Adding On Makes Big Houses

Adding On Makes Big Houses

When Carlos Caballero bought his two-bedroom house in 1988 in Springfield, he had visions of a bigger place so he added on through the years and now has a house that is five times the size of the original.

Using the same foundation, which was built in 1948, he now has a 5,400 square foot house with six bedrooms, six baths, a six car garage, an office, a game room, tennis courts and pool. The only thing that vaguely resembles the original house is the front room or the television room downstairs with a lower ceiling than the rest. Caballero stood in that room and looked at his achievement.

"This used to be a crawl space. We've got a big family and we like space. The location is convenient," he said.

With real estate values still going up, homeowners are thinking about additions that sometimes change the whole house. Some look at it as working with what they've got while others think it takes away from the neighborhood charm.

Diana Greenberg lives in the Olde Creek neighborhood in Fairfax. One house on her court added additional rooms to the back, doubling the size of the house, which was built in 1965.

"It didn't really impact anybody because it's in the back," she said.

Her neighbor April Nakaima looked at several houses around the Olde Creek that did similar construction on their houses.

"For the most part, they like seeing it because it improves the property," she said, pointing to a house that enclosed a carport and put a room above the carport as well. "At first that looks really big to me but now I don't even notice it," Nakaima said, although she's heard other neighbors complain about it.

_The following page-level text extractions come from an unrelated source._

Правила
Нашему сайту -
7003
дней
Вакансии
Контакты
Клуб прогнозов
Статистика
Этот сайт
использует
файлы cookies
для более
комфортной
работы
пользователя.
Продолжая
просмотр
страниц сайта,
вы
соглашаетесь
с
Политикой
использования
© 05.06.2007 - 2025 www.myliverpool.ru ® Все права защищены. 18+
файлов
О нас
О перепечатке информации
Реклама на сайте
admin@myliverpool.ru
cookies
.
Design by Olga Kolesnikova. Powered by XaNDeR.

IN FAIRFAX COUNTY, the size of a house must fit within their guidelines, according to Daryl Varney, with the county's zoning and permit review branch. For a piece of property zoned R-1, it must be 40 feet from the property line in the front, 20 feet on the sides and limited to 35 feet in height. A building permit is required and the county inspection.

"There's no maximum square footage. We would review it and make sure it meets the setback requirement and height restriction," Varney said.

Clyde Bastiem, with the county zoning department, reiterated the county guidelines.

"If they are expanding the footprint of the building, they will have to get a permit," he said.

Caballero hired contractors who took care of all the permits.

"That's what the contractor was supposed to do, I didn't deal with the county," he said.

Fairfax Station resident Frank Smerbeck owns Kustom Kastles that does work enlarging houses. Like Caballero, he finds a lot of people like where they live but just want a bigger house so it's worth it to sink money into it instead of moving.

"People like where they live, like their neighbors and lead good lives," he said.

BUT IN A 1950S-ERA neighborhood where additions were commonplace, doubling the size of the house might change the character. This was the case with a neighbor of Herndon Town Council member John DeNoyer who lives in a neighborhood without an HOA. For over 17 years, the house across the street was a rental and got run down. The owners decided to tear it down and build another on the same spot, but much larger.

"It's a nice house but it doesn't fit in the neighborhood. That's one of the troubles, we didn't have an homeowners association. It blocks our view," DeNoyer said.

A house with twice the square footage is more expensive than the surrounding houses, raising everyone's taxes, according to Ann Csonka, who lives near the house.

"It costs us all," she said.

Last year, a house in Springfield put on an addition, nearly tripling the size of the original house but the owner did not follow the approved plans and failed inspections. In the end, the county tore the whole addition down and billed the homeowner for the work.